Greensburg Salem considers $2.5 million security upgrade
Greensburg Salem School District officials now have a price tag for the “mousetrap entrances” they want to install in order to improve school safety — $2.5 million.
That’s a rough estimate that would cover the cost of entrances at all five school buildings, according to a report by New Kensington architecture firm Canzian/Johnston & Associates.
Now the question is how to pay for it.
“We really didn’t get into that conversation yet,” school board President Ron Mellinger said.
The district expects to have about $91,000 in its capital fund at the end of the year. That money is used to pay for major building improvements.
The first draft of the district’s 2018-19 budget does not include money for capital projects.
If the new entrances are built, the money will probably come by issuing a bond or finding an outside source, according to Superintendent Eileen Amato.
“It would not be able to come out of the budget. It would need special funding,” she said.
“Mousetrap” entrances are set up so anyone coming into the school must first pass through a secure vestibule, which is separated from the rest of the school by a second set of doors.

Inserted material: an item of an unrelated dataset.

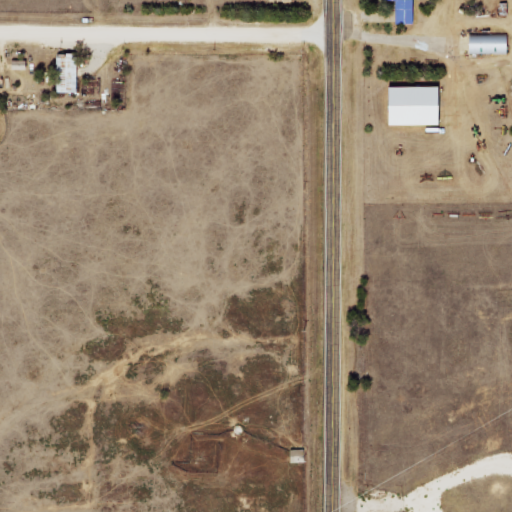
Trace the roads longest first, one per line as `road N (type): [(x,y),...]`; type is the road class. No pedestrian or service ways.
road 1 (secondary): [(331,511),(331,0)]
road 2 (residential): [(332,34),(0,31)]
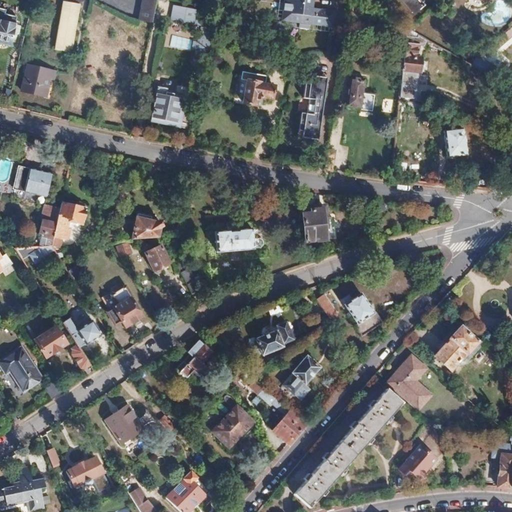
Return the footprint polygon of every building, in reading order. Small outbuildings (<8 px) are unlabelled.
[(156,2),(156,0),(142,0),(141,10),(154,13),(156,2)] [(280,18),(290,20),(290,24),(307,27),(308,22),(332,25),(334,9),(311,5),(311,0),(282,0),(283,1),(282,7),(280,18)] [(402,0),(413,12),(423,4),(419,1),(419,0),(402,0)] [(70,54),(79,7),(63,4),(55,51),(70,54)] [(192,27),(195,13),(173,8),(170,23),(192,27)] [(153,19),(154,13),(141,10),(138,21),(152,24),(153,19)] [(8,20),(0,18),(0,43),(10,46),(13,34),(18,35),(21,26),(7,23),(8,20)] [(206,62),(211,39),(211,37),(199,35),(198,41),(195,54),(194,60),(206,62)] [(418,73),(420,46),(403,44),(401,71),(418,73)] [(493,67),(479,58),(478,60),(474,58),(470,64),(489,74),(493,67)] [(53,82),(55,74),(28,67),(22,92),(44,98),(48,81),(53,82)] [(326,84),(327,76),(305,74),(304,80),(326,84)] [(363,78),(349,76),(345,106),(360,108),(359,109),(372,111),(374,93),(362,92),(363,78)] [(247,79),(242,103),(255,105),(256,98),(261,99),(262,96),(272,98),(274,86),(259,83),(259,82),(247,79)] [(317,124),(320,104),(323,105),(326,84),(304,80),(302,97),(307,98),(305,112),(300,112),(298,130),(302,131),(301,136),(318,139),(320,124),(317,124)] [(166,90),(158,89),(152,117),(176,122),(180,101),(165,98),(166,90)] [(465,156),(462,127),(459,128),(458,121),(444,123),(444,130),(443,130),(446,158),(465,156)] [(332,170),(335,150),(327,149),(324,169),(329,170),(332,170)] [(46,196),(51,175),(19,167),(13,189),(46,196)] [(82,226),(85,210),(61,204),(60,209),(53,239),(52,247),(60,249),(62,240),(65,241),(69,223),(82,226)] [(53,239),(60,209),(49,207),(45,208),(43,208),(41,221),(42,221),(39,233),(42,234),(45,235),(44,238),(53,239)] [(305,240),(333,238),(331,216),(326,216),(325,209),(302,211),(305,240)] [(159,239),(161,228),(163,226),(158,220),(155,223),(136,219),(131,241),(159,239)] [(253,238),(252,228),(215,232),(217,251),(254,248),(254,247),(253,238)] [(52,247),(53,239),(44,238),(45,235),(42,234),(39,247),(52,247)] [(264,244),(264,240),(261,237),(253,238),(254,247),(261,246),(264,244)] [(129,251),(125,243),(115,247),(119,256),(129,251)] [(160,245),(142,254),(151,272),(169,263),(160,245)] [(43,257),(36,248),(25,248),(34,263),(43,257)] [(0,271),(12,264),(5,253),(0,256),(0,271)] [(83,279),(75,266),(68,271),(76,284),(83,279)] [(192,294),(210,285),(205,275),(193,281),(189,271),(182,275),(189,289),(192,294)] [(142,317),(130,300),(133,298),(126,288),(123,289),(122,288),(113,294),(113,295),(104,301),(111,313),(109,314),(117,326),(123,322),(127,328),(142,317)] [(336,314),(323,294),(315,300),(324,314),(328,320),(336,314)] [(348,294),(340,300),(355,324),(352,326),(360,337),(381,323),(371,309),(369,309),(360,295),(352,301),(348,294)] [(101,334),(92,319),(84,325),(81,321),(76,324),(71,316),(62,322),(64,324),(78,346),(84,343),(85,345),(101,334)] [(279,346),(291,342),(285,325),(284,325),(282,324),(277,325),(275,328),(276,332),(253,340),(253,342),(247,344),(246,347),(249,356),(252,357),(258,355),(259,357),(281,349),(279,346)] [(451,368),(467,349),(468,351),(478,340),(460,325),(451,335),(452,336),(436,354),(451,368)] [(45,354),(64,342),(55,327),(43,335),(42,332),(39,334),(40,337),(36,340),(45,354)] [(199,375),(205,367),(202,364),(212,353),(204,347),(198,342),(188,353),(189,355),(177,370),(176,374),(184,380),(188,380),(189,378),(197,385),(203,378),(199,375)] [(90,365),(83,354),(78,346),(73,349),(73,355),(82,369),(90,365)] [(25,390),(42,379),(22,348),(0,362),(0,363),(7,375),(12,371),(25,390)] [(318,368),(304,355),(289,373),(290,374),(280,385),(298,401),(308,390),(303,385),(318,368)] [(387,382),(416,408),(429,395),(413,381),(424,368),(410,355),(387,382)] [(251,393),(259,385),(246,373),(238,382),(242,385),(246,381),(251,386),(247,390),(251,393)] [(62,392),(54,380),(44,387),(52,399),(54,397),(62,392)] [(294,415),(266,390),(263,388),(259,393),(285,416),(271,432),(286,445),(304,424),(294,415)] [(355,455),(402,402),(389,391),(386,388),(374,402),(371,400),(366,405),(369,408),(356,423),(353,420),(347,426),(351,428),(340,441),(355,455)] [(236,406),(212,432),(222,440),(224,437),(232,445),(241,435),(239,434),(252,420),(236,406)] [(126,407),(106,421),(121,444),(142,430),(126,407)] [(163,416),(158,421),(169,432),(174,427),(163,416)] [(510,486),(511,470),(511,430),(511,435),(509,435),(508,435),(508,439),(509,439),(510,439),(509,443),(492,441),(490,456),(500,457),(496,485),(510,486)] [(308,508),(355,455),(340,441),(328,454),(325,452),(320,457),(323,460),(309,475),(307,473),(302,478),(304,481),(292,494),(308,508)] [(420,442),(399,468),(406,473),(409,469),(419,477),(436,456),(420,442)] [(54,447),(45,450),(52,468),(60,465),(54,447)] [(85,481),(102,473),(94,457),(77,466),(78,467),(69,472),(73,479),(68,481),(72,490),(87,483),(85,481)] [(0,505),(5,504),(4,502),(12,500),(13,503),(22,501),(21,499),(30,497),(32,507),(42,505),(38,487),(42,486),(40,472),(30,474),(28,464),(15,467),(17,480),(11,481),(12,484),(7,485),(6,478),(0,478),(0,505)] [(178,511),(191,511),(207,496),(193,483),(196,479),(191,474),(184,481),(174,493),(173,492),(165,500),(178,511)] [(116,491),(124,487),(120,479),(105,486),(109,496),(116,492),(116,491)] [(155,511),(141,488),(129,494),(132,499),(139,511),(155,511)]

No Greensburg Salem school now has this type of entrance, according to Amato.
District officials have been discussing secure entrances since 2012, after the Sandy Hook Elementary School shooting in Newtown, Conn.
Officials decided to make the project a priority after the Marjory Stoneman Douglas High School shooting in Parkland, Fla., in February that left 17 dead.
The week after the Parkland shooting, a man broke into Greensburg Salem Middle School, wandering the halls for about 20 minutes and leaving before students arrived.
The suspect, Ian Frederick Sagucio, died of an unknown medical emergency later that day while he fought with Greensburg police as they attempted to arrest him at his home.
Several district parents have attended school board committee meetings offering to help raise money for school safety initiatives, according to Amato.
These fundraisers have yet to materialize, but the parents were encouraged to work with the Greensburg Salem Education Foundation, which organizes charitable giving initiatives for the district, Amato said.
Money raised through the foundation can’t go to facilities improvements such as mousetrap entrances but could be used to pay for equipment, training and personnel, Amato said.
Board members will continue to discuss mousetrap entrances over the next month or so before making a decision, Mellinger said.